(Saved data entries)

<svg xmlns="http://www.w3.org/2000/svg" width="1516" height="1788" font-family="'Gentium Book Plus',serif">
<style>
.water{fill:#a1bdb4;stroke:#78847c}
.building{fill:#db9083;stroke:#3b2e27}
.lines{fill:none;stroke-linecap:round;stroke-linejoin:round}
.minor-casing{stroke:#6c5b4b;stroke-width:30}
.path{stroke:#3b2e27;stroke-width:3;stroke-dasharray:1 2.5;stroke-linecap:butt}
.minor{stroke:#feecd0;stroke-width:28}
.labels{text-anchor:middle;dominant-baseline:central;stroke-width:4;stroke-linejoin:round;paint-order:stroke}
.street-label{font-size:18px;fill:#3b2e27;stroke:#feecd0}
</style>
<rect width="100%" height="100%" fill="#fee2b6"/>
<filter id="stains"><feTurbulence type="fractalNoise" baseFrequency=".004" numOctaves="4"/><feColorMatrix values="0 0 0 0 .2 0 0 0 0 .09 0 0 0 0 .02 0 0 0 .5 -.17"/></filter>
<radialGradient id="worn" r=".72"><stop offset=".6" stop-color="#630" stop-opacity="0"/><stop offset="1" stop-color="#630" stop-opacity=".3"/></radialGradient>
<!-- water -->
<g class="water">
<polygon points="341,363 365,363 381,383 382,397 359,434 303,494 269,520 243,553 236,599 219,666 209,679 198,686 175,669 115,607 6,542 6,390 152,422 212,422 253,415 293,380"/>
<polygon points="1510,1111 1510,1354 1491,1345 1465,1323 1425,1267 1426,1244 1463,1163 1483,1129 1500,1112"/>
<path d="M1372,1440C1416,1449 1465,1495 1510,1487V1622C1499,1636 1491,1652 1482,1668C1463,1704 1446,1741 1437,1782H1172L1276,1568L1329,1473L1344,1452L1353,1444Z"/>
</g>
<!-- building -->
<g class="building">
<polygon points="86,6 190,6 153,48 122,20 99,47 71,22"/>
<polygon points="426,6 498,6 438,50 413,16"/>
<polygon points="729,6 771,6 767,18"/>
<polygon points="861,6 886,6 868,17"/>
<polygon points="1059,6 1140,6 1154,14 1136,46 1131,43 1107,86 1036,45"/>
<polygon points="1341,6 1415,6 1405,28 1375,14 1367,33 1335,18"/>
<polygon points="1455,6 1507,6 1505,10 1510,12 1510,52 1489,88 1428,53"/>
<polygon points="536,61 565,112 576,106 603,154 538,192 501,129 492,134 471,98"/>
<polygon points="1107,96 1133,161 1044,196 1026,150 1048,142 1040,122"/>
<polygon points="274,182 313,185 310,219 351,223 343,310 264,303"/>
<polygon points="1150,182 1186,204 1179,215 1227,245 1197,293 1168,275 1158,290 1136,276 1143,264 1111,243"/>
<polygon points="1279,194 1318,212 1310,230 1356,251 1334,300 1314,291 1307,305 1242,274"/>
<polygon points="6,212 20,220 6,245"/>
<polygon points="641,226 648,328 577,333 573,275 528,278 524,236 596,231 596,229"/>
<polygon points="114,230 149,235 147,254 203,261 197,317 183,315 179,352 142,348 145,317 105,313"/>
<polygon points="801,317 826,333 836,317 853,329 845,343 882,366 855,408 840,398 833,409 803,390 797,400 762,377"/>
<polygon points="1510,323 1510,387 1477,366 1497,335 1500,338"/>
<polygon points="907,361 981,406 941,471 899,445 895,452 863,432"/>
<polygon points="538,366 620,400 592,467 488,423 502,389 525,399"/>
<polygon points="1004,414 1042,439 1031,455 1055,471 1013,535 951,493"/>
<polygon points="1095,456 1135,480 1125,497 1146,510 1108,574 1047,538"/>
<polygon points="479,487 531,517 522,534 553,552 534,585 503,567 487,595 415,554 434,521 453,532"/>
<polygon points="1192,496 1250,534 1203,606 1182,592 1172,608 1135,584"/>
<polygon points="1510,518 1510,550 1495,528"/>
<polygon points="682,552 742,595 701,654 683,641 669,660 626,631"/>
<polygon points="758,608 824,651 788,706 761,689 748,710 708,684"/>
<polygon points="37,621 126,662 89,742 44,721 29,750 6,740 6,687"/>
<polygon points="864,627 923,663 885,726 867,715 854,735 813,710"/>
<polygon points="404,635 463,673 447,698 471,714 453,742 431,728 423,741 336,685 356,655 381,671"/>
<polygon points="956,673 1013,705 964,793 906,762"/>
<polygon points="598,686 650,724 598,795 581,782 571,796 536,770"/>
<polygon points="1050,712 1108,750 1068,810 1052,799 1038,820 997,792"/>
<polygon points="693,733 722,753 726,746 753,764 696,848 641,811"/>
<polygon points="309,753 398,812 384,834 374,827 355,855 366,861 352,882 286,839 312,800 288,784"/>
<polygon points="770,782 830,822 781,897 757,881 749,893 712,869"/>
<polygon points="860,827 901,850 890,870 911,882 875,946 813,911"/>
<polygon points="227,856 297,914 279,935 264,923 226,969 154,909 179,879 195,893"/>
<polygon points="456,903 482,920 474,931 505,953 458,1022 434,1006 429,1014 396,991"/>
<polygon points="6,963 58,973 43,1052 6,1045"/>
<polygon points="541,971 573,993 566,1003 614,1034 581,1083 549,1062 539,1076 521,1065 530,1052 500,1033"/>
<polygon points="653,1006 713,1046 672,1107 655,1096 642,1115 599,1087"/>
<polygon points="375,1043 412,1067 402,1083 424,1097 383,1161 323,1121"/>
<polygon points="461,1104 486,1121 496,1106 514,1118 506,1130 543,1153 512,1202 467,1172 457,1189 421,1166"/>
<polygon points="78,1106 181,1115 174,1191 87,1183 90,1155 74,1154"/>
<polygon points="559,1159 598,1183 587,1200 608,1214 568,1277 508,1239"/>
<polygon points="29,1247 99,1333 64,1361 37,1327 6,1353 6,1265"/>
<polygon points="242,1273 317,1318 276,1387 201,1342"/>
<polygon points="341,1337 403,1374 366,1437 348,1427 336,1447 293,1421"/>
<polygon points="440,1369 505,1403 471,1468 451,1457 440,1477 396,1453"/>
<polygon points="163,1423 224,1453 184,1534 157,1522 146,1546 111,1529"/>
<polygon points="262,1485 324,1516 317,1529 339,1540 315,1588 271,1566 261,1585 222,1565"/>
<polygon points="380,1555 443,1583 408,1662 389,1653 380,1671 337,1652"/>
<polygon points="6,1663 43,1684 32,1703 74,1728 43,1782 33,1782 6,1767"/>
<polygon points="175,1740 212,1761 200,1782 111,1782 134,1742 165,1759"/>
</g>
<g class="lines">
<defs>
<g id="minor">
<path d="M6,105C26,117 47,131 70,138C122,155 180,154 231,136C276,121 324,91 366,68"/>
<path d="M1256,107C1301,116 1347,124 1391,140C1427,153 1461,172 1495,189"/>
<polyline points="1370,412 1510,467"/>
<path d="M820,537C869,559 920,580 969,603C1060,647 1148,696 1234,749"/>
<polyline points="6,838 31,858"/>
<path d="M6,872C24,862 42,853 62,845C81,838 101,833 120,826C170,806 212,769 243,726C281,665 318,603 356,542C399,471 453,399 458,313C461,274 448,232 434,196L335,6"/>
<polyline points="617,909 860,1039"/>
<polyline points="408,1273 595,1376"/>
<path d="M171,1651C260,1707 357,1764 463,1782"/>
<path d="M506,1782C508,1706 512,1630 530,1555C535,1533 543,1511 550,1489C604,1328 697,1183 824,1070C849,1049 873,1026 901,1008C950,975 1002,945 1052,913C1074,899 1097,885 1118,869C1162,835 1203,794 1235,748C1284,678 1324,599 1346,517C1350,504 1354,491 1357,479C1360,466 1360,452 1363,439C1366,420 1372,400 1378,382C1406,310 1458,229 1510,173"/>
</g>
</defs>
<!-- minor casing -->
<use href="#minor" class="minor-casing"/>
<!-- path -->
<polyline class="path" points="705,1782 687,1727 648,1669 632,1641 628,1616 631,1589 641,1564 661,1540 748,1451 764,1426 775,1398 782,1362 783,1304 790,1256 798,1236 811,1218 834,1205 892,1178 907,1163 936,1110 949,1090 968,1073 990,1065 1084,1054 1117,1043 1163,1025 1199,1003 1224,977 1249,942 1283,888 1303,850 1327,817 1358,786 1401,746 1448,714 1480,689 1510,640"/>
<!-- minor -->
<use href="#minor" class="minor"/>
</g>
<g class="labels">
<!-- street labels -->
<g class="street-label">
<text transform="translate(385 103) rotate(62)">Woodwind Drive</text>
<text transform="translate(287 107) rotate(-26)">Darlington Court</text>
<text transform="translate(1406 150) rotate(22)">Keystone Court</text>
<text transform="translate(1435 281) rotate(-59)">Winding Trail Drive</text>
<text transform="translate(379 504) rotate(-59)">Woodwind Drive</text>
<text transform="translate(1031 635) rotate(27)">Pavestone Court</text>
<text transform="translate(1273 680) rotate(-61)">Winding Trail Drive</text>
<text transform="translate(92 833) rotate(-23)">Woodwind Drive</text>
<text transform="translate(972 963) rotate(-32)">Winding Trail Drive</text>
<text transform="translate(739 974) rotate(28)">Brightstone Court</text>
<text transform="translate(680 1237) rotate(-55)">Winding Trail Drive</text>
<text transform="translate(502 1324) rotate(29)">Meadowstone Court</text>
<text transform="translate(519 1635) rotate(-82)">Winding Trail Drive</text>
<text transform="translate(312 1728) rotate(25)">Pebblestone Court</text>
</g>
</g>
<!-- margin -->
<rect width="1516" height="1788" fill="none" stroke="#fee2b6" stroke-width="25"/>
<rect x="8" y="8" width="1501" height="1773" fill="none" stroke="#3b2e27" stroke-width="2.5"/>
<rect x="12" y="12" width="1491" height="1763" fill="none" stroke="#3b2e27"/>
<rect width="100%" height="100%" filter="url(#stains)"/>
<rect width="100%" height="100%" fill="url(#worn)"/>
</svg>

WHAT THE TASK REQUIRES —
Take every line above where "worn" appears and copy it.

SOLUTION —
<radialGradient id="worn" r=".72"><stop offset=".6" stop-color="#630" stop-opacity="0"/><stop offset="1" stop-color="#630" stop-opacity=".3"/></radialGradient>
<rect width="100%" height="100%" fill="url(#worn)"/>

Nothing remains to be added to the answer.